AMBI: BACKGROUND CEMETERY SOUND
We head from the cemetery to the nearby site of a Nazi massacre. The road is overgrown. Invisible. Forgotten. Andrei translates the Russian words on the monument …
BARKOV: READING MEMORIAL PLAQUE: "German invaders killed 900 children, women and elderly people. civil inhabitants..."
OLASKY: Just looking up at the trees and thinking... These folks who had been peaceful, they had lives, they had families, they had work, they had the culture and they’re just marched out there, stripped, and massacred. And their last sight was looking up at these tall trees.
We left Olevsk knowing little more about Marvin’s family than when we came. He found no grave. He found no long lost relatives. So what did he learn?
OLASKY: Our lives are short, and left to ourselves. If it’s just ourselves. If it’s just our material existence, we do die and we may be remembered for a while, but basically other people will forget us. The joyful thing is that God does not forget. The joyful thing is that for all those whom God blesses have life that goes on and the stuff that has disappeared on earth still has meaning in heaven. Those lives have not been lived in vain.
It did become clear why his grandfather didn’t talk about his past.
OLASKY: The joy of being in a free country, the misery of even thinking about the terrible things he had personally experienced there, and the even more terrible things that people he knew had experienced there. So why talk about it. You have the language barrier but you also have a deliberate desire that those old times are best forgotten...
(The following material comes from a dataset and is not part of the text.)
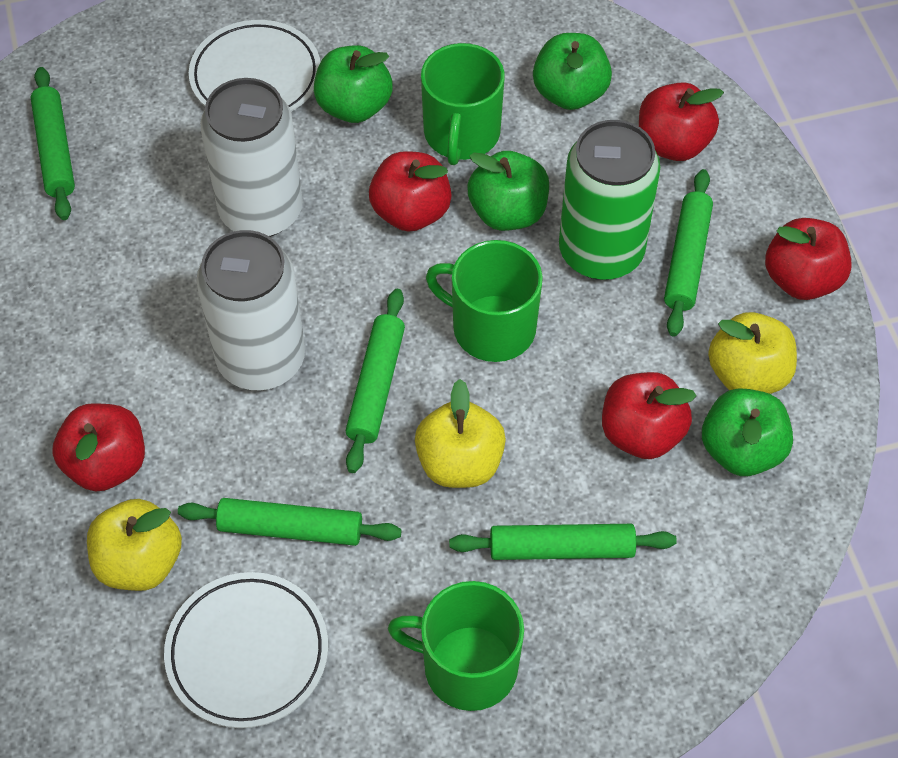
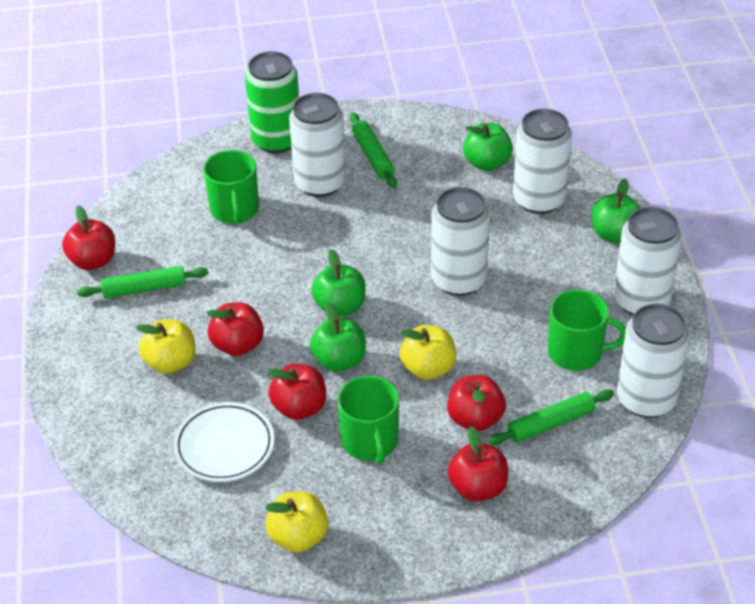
green rolling pin: [30,67,75,220] [178,498,402,546] [346,289,405,473] [449,524,677,560] [664,169,713,337] = 5 -> [77,266,209,298] [350,113,397,188] [488,389,614,446] = 3
white can: [197,230,305,390] [200,78,303,237] = 2 -> [289,93,346,197] [431,187,490,296] [513,109,572,214] [614,207,682,315] [617,304,690,418] = 5
white plate: [164,572,328,728] [189,20,320,112] = 2 -> [173,402,274,482] = 1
And he learned a way to think about his own place in that family story.
OLASKY: I am cut off from the past. But in many ways, My past now is not the history of my own people or family. It’s the history of the church. That’s a family. And it’s the history of the country. That’s a family.
For The World and Everything in It, I’m Susan Olasky.
WORLD Radio transcripts are created on a rush deadline. This text may not be in its final form and may be updated or revised in the future. Accuracy and availability may vary. The authoritative record of WORLD Radio programming is the audio record.